TASK GOAL: Beginning with the line that holds "right eye: (283, 212)" in the data below, give again every line through the one that holds "right hip: (170, 241)", exactly as written.

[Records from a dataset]
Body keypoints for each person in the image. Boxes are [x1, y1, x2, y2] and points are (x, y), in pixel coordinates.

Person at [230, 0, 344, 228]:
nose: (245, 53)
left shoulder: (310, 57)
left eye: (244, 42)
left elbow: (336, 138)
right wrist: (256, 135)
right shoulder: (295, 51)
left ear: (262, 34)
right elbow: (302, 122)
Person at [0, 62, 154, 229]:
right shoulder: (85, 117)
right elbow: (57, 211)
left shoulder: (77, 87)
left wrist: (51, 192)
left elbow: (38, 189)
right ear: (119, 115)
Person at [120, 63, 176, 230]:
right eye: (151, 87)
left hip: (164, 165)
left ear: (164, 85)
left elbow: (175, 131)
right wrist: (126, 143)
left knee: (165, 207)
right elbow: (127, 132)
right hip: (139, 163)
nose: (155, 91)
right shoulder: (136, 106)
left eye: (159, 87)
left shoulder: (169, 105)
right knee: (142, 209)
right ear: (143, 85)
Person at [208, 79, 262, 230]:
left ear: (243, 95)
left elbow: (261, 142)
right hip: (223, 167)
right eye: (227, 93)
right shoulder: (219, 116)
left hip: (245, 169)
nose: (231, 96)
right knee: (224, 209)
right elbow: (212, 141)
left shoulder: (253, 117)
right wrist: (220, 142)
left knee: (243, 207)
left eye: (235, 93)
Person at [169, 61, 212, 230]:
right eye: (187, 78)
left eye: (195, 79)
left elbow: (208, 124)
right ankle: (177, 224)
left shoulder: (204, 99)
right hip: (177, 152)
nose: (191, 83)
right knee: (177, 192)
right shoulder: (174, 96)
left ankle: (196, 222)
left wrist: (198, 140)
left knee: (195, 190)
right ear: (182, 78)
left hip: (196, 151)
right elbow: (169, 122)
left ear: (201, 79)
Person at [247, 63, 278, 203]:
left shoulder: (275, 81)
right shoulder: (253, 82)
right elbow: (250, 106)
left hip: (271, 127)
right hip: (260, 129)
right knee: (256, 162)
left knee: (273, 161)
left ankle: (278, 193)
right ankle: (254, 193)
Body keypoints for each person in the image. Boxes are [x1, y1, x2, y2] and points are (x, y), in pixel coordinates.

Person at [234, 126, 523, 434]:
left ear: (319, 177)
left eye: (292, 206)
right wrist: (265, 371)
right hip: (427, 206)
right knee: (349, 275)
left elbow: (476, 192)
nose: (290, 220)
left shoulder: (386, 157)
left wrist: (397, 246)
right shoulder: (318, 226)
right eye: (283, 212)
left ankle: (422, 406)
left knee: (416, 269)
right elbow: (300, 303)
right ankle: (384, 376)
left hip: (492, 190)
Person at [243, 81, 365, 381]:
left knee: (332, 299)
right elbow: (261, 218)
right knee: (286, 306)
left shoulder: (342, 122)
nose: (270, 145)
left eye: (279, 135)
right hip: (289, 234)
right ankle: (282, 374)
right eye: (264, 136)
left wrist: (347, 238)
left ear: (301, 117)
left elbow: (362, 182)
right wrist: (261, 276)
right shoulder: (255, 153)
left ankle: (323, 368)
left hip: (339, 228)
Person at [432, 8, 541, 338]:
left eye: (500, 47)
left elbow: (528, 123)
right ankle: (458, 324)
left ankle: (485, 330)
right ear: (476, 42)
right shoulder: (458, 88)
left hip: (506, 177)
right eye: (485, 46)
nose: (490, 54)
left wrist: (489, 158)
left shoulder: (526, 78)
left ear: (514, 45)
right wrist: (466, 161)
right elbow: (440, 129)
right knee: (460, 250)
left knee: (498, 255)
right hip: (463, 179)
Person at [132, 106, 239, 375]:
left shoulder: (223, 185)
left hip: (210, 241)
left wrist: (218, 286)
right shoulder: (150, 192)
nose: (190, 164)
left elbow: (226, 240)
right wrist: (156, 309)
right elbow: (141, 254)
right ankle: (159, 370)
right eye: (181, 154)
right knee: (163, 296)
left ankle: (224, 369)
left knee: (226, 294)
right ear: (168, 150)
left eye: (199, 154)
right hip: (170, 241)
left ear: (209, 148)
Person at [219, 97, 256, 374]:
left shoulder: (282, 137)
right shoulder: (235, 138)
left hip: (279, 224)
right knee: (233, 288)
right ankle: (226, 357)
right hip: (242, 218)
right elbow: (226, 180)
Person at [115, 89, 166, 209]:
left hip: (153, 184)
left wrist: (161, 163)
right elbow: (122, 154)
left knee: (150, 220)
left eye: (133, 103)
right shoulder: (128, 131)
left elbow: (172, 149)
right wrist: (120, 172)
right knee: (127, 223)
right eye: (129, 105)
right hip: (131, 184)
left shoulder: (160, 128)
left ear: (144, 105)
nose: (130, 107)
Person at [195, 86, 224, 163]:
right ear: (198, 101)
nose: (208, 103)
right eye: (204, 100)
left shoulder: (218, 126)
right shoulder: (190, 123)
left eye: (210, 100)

SOLUTION BELOW:
right eye: (283, 212)
left ankle: (422, 406)
left knee: (416, 269)
right elbow: (300, 303)
right ankle: (384, 376)
left hip: (492, 190)
Person at [243, 81, 365, 381]:
left knee: (332, 299)
right elbow: (261, 218)
right knee: (286, 306)
left shoulder: (342, 122)
nose: (270, 145)
left eye: (279, 135)
right hip: (289, 234)
right ankle: (282, 374)
right eye: (264, 136)
left wrist: (347, 238)
left ear: (301, 117)
left elbow: (362, 182)
right wrist: (261, 276)
right shoulder: (255, 153)
left ankle: (323, 368)
left hip: (339, 228)
Person at [432, 8, 541, 338]:
left eye: (500, 47)
left elbow: (528, 123)
right ankle: (458, 324)
left ankle: (485, 330)
right ear: (476, 42)
right shoulder: (458, 88)
left hip: (506, 177)
right eye: (485, 46)
nose: (490, 54)
left wrist: (489, 158)
left shoulder: (526, 78)
left ear: (514, 45)
right wrist: (466, 161)
right elbow: (440, 129)
right knee: (460, 250)
left knee: (498, 255)
right hip: (463, 179)
Person at [132, 106, 239, 375]:
left shoulder: (223, 185)
left hip: (210, 241)
left wrist: (218, 286)
right shoulder: (150, 192)
nose: (190, 164)
left elbow: (226, 240)
right wrist: (156, 309)
right elbow: (141, 254)
right ankle: (159, 370)
right eye: (181, 154)
right knee: (163, 296)
left ankle: (224, 369)
left knee: (226, 294)
right ear: (168, 150)
left eye: (199, 154)
right hip: (170, 241)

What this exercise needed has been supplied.